● Directive: Quote every line of the data below verbatim, in the original order.

* START *

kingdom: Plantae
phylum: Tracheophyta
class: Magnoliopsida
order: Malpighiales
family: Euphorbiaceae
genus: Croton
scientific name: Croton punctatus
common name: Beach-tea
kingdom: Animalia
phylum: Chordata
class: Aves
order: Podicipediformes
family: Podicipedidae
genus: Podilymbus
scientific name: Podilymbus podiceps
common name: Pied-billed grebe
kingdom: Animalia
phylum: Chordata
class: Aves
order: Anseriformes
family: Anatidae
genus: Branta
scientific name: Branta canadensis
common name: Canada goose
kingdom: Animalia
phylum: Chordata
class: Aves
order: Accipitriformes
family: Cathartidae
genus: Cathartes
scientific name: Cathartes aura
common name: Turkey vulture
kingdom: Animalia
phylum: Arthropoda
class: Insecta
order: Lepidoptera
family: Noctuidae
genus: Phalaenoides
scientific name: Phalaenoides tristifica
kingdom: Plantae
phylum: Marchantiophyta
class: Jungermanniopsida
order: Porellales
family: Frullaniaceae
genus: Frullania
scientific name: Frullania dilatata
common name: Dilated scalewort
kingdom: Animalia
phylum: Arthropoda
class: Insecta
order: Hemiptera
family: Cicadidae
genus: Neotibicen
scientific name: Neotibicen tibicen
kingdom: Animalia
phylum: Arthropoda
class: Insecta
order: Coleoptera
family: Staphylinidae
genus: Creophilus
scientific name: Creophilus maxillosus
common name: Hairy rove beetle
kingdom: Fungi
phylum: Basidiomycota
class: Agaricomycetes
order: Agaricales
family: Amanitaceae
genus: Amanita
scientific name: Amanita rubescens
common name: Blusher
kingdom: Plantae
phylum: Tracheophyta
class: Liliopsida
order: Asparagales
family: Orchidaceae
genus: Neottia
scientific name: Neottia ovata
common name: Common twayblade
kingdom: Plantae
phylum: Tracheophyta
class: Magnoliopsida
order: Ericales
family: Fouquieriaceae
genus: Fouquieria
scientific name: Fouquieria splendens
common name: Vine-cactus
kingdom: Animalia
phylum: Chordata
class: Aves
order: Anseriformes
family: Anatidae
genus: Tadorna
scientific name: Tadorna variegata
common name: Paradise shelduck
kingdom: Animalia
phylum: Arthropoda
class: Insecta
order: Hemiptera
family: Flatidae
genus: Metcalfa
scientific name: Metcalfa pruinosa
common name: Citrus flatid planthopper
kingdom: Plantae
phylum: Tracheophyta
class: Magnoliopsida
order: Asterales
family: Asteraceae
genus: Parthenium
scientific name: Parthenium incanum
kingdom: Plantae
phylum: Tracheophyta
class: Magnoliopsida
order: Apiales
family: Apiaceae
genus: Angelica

* END *

● Reply:
kingdom: Plantae
phylum: Tracheophyta
class: Magnoliopsida
order: Malpighiales
family: Euphorbiaceae
genus: Croton
scientific name: Croton punctatus
common name: Beach-tea
kingdom: Animalia
phylum: Chordata
class: Aves
order: Podicipediformes
family: Podicipedidae
genus: Podilymbus
scientific name: Podilymbus podiceps
common name: Pied-billed grebe
kingdom: Animalia
phylum: Chordata
class: Aves
order: Anseriformes
family: Anatidae
genus: Branta
scientific name: Branta canadensis
common name: Canada goose
kingdom: Animalia
phylum: Chordata
class: Aves
order: Accipitriformes
family: Cathartidae
genus: Cathartes
scientific name: Cathartes aura
common name: Turkey vulture
kingdom: Animalia
phylum: Arthropoda
class: Insecta
order: Lepidoptera
family: Noctuidae
genus: Phalaenoides
scientific name: Phalaenoides tristifica
kingdom: Plantae
phylum: Marchantiophyta
class: Jungermanniopsida
order: Porellales
family: Frullaniaceae
genus: Frullania
scientific name: Frullania dilatata
common name: Dilated scalewort
kingdom: Animalia
phylum: Arthropoda
class: Insecta
order: Hemiptera
family: Cicadidae
genus: Neotibicen
scientific name: Neotibicen tibicen
kingdom: Animalia
phylum: Arthropoda
class: Insecta
order: Coleoptera
family: Staphylinidae
genus: Creophilus
scientific name: Creophilus maxillosus
common name: Hairy rove beetle
kingdom: Fungi
phylum: Basidiomycota
class: Agaricomycetes
order: Agaricales
family: Amanitaceae
genus: Amanita
scientific name: Amanita rubescens
common name: Blusher
kingdom: Plantae
phylum: Tracheophyta
class: Liliopsida
order: Asparagales
family: Orchidaceae
genus: Neottia
scientific name: Neottia ovata
common name: Common twayblade
kingdom: Plantae
phylum: Tracheophyta
class: Magnoliopsida
order: Ericales
family: Fouquieriaceae
genus: Fouquieria
scientific name: Fouquieria splendens
common name: Vine-cactus
kingdom: Animalia
phylum: Chordata
class: Aves
order: Anseriformes
family: Anatidae
genus: Tadorna
scientific name: Tadorna variegata
common name: Paradise shelduck
kingdom: Animalia
phylum: Arthropoda
class: Insecta
order: Hemiptera
family: Flatidae
genus: Metcalfa
scientific name: Metcalfa pruinosa
common name: Citrus flatid planthopper
kingdom: Plantae
phylum: Tracheophyta
class: Magnoliopsida
order: Asterales
family: Asteraceae
genus: Parthenium
scientific name: Parthenium incanum
kingdom: Plantae
phylum: Tracheophyta
class: Magnoliopsida
order: Apiales
family: Apiaceae
genus: Angelica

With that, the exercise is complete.